━━━━━ Document passage

- Type: Substitute assault rifle / light machine gun
- Place of origin: Nazi Germany

Production history
- Designer: Heinrich von Wimmersperg
- Designed: Autumn 1944-January 1945^{[citation needed]}
- Variants: Spz-l, Spz-kr, Spz-kv

Specifications
- Length: 680 mm
- Cartridge: 7.92×33mm Kurz
- Caliber: 7.92 mm
- Action: Gas-operated
- Effective firing range: 400 m (440 yd)
- Feed system: 30-round box magazine
- Sights: Iron sights, ZF-4 scope

= Wimmersperg Spz =

Family of German assault rifles

The Wimmersperg Spz ("Sp" stands for STEN-pistole 'STEN pistol', "z" for zweiteilig 'made of two parts') was a family of German assault rifles that was in the planning stage during the latter days of Nazi Germany.

== Overview ==
The overall weapon is largely made up from Sten Mk II submachine gun components (which the Germans copied as Gerät Potsdam), most notably the receiver and buttstock. The magazine and magazine release are from the StG-44, and so were the barrel blanks. There were three variants designed. The Spz-l (lange Bauart, long variant) used a conventional layout with separate pistol grip, while in the Spz-kr (kurze Bauart mit Regler für Serienfeuer, short model with burst-fire switch) and Spz-kv (kurze Bauart mit Verschlußzündung, striker-fired short model) the magazine itself was the pistol grip. The Spz-l and Spz-kr were hammer-fired, while the Spz-kv was striker-fired. All variants were gas-operated, had swappable barrels, and were designed for selective fire. Single-shot fire could be applied by pulling the trigger half way, while pulling the trigger further to the rear produced burst fire (except Spz-l). This function predates the similar operation used on the present day Steyr AUG series of rifles.

There is no trace of these weapons in official Nazi documents or even in some German manufacturer's archives. Wimmersperg however had contacts with Mauser, Simson & Co, and Fokker for some of his other designs. It is possible that Wimmersperg designed the Spz's on behalf of the metal goods factory Spreewerke.

━━━━━━━━━━
━━━━━ Source data

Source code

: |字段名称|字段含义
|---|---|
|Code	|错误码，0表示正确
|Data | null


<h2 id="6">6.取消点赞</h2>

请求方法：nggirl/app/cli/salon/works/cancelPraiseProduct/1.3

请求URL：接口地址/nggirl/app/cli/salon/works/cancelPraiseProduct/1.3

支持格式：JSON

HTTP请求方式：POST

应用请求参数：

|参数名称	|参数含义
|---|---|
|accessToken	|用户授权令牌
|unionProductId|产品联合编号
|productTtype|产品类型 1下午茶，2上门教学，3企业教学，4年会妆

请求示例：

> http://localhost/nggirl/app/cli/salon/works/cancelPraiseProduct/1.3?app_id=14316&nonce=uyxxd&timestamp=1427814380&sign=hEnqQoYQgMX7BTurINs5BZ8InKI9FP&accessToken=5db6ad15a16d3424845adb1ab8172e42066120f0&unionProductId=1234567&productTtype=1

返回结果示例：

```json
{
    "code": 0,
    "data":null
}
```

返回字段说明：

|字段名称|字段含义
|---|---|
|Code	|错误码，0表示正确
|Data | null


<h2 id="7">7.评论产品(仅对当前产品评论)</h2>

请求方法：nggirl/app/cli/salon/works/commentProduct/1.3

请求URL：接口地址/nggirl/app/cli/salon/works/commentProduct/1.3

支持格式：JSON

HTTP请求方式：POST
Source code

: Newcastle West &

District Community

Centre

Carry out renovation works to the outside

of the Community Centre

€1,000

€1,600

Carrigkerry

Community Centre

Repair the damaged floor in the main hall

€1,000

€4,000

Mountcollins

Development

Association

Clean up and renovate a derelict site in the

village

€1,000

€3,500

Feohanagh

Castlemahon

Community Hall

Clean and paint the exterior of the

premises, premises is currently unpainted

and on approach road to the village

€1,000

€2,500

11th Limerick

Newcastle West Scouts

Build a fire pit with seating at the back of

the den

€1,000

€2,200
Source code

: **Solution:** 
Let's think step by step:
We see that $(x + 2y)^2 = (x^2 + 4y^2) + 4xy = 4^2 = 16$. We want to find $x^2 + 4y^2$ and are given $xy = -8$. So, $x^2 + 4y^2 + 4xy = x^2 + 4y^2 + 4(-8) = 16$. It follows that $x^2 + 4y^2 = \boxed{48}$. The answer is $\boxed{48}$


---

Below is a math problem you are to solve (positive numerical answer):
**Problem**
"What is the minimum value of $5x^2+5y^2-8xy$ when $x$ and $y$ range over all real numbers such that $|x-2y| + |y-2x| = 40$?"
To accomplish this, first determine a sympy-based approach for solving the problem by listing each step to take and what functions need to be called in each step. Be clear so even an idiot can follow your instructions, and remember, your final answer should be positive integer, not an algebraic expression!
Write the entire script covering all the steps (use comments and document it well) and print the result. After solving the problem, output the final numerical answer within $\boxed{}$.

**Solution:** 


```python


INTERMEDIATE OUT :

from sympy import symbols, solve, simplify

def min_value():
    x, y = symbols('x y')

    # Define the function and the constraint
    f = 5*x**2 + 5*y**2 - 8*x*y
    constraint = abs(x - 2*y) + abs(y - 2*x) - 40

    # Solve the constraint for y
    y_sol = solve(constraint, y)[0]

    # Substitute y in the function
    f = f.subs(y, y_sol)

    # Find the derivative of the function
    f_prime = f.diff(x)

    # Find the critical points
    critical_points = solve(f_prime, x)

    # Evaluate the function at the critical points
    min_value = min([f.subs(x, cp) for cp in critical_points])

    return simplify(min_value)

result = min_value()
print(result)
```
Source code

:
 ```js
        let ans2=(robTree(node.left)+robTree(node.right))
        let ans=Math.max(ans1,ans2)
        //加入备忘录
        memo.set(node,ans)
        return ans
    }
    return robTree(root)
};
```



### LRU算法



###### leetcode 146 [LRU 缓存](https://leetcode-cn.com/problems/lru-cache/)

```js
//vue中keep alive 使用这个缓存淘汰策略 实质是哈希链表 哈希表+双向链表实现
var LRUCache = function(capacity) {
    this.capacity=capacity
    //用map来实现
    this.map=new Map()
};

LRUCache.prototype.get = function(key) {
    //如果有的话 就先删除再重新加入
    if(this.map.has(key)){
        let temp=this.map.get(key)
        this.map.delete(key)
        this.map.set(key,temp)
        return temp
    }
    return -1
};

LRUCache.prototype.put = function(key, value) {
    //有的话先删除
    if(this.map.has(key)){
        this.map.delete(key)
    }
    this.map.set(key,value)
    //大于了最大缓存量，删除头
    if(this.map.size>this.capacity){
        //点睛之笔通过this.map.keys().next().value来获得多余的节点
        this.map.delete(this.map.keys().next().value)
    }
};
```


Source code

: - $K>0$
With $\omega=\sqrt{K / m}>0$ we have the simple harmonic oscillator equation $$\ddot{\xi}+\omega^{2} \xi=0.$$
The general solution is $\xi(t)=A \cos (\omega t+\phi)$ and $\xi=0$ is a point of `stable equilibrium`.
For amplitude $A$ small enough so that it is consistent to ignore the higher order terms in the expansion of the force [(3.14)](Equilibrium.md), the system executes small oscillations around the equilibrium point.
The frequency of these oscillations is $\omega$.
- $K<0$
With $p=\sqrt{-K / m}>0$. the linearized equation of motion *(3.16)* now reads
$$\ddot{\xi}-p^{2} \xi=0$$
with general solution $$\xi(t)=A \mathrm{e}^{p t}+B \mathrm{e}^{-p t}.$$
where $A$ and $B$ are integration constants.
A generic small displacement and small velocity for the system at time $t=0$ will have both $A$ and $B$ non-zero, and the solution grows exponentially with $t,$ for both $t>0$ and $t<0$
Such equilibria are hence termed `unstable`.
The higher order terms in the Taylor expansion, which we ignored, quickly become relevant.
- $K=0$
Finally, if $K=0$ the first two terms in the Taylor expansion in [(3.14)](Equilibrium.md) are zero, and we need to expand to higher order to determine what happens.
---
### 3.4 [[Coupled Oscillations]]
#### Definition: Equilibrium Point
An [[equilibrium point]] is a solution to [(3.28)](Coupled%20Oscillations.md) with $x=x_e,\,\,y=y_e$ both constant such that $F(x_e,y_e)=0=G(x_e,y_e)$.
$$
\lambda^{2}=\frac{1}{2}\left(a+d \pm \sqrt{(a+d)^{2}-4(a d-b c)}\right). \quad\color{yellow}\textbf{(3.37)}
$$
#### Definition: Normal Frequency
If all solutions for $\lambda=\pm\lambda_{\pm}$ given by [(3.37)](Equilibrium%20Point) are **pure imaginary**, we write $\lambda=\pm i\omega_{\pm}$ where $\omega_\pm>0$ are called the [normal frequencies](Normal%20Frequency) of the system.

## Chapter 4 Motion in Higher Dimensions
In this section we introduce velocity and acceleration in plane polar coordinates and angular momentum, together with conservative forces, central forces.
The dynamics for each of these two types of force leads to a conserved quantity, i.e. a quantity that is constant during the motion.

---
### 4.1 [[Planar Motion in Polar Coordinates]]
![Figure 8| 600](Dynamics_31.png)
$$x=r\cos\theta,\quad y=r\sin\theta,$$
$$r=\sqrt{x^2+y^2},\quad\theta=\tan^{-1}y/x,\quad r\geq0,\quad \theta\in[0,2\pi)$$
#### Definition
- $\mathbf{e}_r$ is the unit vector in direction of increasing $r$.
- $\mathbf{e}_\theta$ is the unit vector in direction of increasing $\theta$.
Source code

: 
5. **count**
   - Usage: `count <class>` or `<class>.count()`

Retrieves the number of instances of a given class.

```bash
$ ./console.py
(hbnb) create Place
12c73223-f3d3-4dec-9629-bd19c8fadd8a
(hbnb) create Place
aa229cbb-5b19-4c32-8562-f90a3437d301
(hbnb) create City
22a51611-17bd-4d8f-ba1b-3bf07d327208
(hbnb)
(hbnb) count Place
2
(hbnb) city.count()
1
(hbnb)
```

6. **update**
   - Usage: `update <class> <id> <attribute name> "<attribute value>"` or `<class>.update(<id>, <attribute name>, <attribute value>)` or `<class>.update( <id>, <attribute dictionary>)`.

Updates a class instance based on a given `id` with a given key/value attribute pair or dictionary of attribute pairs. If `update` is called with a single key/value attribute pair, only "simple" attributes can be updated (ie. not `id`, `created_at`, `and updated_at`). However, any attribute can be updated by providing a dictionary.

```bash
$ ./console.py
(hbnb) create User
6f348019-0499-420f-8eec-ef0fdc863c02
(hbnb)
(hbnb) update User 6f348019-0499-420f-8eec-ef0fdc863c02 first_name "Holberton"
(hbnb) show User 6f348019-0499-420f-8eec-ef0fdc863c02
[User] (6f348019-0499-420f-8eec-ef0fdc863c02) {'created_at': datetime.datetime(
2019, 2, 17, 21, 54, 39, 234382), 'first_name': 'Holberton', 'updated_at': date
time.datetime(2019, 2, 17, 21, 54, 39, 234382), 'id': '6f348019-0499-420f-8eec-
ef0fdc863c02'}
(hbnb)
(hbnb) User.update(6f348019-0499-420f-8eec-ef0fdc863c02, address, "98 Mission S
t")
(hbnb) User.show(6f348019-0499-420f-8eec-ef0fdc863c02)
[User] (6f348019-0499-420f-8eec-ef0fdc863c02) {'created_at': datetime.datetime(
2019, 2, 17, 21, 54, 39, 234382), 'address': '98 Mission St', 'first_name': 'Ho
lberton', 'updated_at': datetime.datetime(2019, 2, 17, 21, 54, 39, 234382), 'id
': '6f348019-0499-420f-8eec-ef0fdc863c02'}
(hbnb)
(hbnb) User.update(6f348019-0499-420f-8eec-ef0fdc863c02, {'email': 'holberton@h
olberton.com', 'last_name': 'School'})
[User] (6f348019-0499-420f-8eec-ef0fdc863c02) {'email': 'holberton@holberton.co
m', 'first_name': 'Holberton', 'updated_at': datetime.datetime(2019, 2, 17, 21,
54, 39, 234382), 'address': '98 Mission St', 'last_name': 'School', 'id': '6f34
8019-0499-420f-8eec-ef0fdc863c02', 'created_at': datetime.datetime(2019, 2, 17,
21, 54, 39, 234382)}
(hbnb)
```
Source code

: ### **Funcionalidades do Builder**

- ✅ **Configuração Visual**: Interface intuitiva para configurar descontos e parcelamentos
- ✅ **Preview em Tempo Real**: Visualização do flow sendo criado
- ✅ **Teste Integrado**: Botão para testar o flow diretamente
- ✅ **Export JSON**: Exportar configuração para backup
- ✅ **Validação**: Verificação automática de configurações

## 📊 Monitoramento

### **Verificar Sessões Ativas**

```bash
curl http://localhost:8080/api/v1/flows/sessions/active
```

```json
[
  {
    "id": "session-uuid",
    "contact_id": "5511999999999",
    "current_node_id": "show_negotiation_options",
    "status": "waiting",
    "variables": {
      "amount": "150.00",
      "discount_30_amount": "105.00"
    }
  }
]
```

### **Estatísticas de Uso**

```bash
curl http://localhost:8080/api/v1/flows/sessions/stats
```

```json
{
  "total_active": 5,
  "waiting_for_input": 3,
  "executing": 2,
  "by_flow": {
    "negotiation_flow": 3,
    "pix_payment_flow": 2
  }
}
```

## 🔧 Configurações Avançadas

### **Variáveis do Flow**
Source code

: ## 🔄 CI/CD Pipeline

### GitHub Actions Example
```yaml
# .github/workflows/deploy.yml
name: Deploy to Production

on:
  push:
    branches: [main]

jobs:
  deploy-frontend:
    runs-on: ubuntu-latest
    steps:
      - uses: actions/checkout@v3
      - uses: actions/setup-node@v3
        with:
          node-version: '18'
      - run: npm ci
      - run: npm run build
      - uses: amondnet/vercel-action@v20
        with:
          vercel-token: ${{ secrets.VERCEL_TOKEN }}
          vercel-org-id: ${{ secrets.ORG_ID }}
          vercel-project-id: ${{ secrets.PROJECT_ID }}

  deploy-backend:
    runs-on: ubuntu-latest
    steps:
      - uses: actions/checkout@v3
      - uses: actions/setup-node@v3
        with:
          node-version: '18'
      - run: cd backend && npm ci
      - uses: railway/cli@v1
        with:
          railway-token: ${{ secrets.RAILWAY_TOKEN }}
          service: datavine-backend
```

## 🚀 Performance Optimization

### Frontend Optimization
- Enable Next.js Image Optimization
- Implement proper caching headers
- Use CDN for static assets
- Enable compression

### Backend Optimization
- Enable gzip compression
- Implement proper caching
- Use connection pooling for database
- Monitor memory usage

━━━━━━━━━━

## [Work order A]
According to the Wimmersperg Spz article, what do the letters in the name "Spz" stand for? Answer in one to three sentences.
## [Work order B]
Resume the article on the Wimmersperg Spz after its last sentence.
The items come from a different source than the article on the Wimmersperg Spz.

## [Result A]
"Sp" stands for STEN-pistole ('STEN pistol'), and "z" stands for zweiteilig ('made of two parts').

## [Result B]
Currently, there is only one true-to-scale museum grade replica of the Spz-l in the world. This was reconstructed in full scale by a German designer on the basis of the original construction plans and then built by him.

The gun was designed by Heinrich von Wimmersperg, who was born in Prague in 1900. He then grew up in Vienna, where he passed his Matura and studied mechanical engineering up to his intermediate diploma. From 1936 on he lived in Berlin, where he initially worked as a freelance weapons designer on his own weapons developments. With the beginning of World War II, he worked directly for the Wehrmacht, Luftwaffe and Navy of the German Reich on various weapons projects until the end of the war. In 1947 he emigrated to the USA and settled in Detroit, where he died in 1985. From Detroit, he worked as an independent designer for the U.S. Department of Defense on various armament projects. He also developed numerous occupant protection systems for passenger cars.

He also designed the Wimmersperg Maschinengewehr in 1937, a double-barreled, combined gas/recoil operated firearm fed from either magazines or a belt feed with 7.92×57mm cartridges — which was unusual for that the top barrel acted as a gas piston. The over/under barrels fire and reload vice versa. In his later years, he patented designs for car seats for infants and toddlers.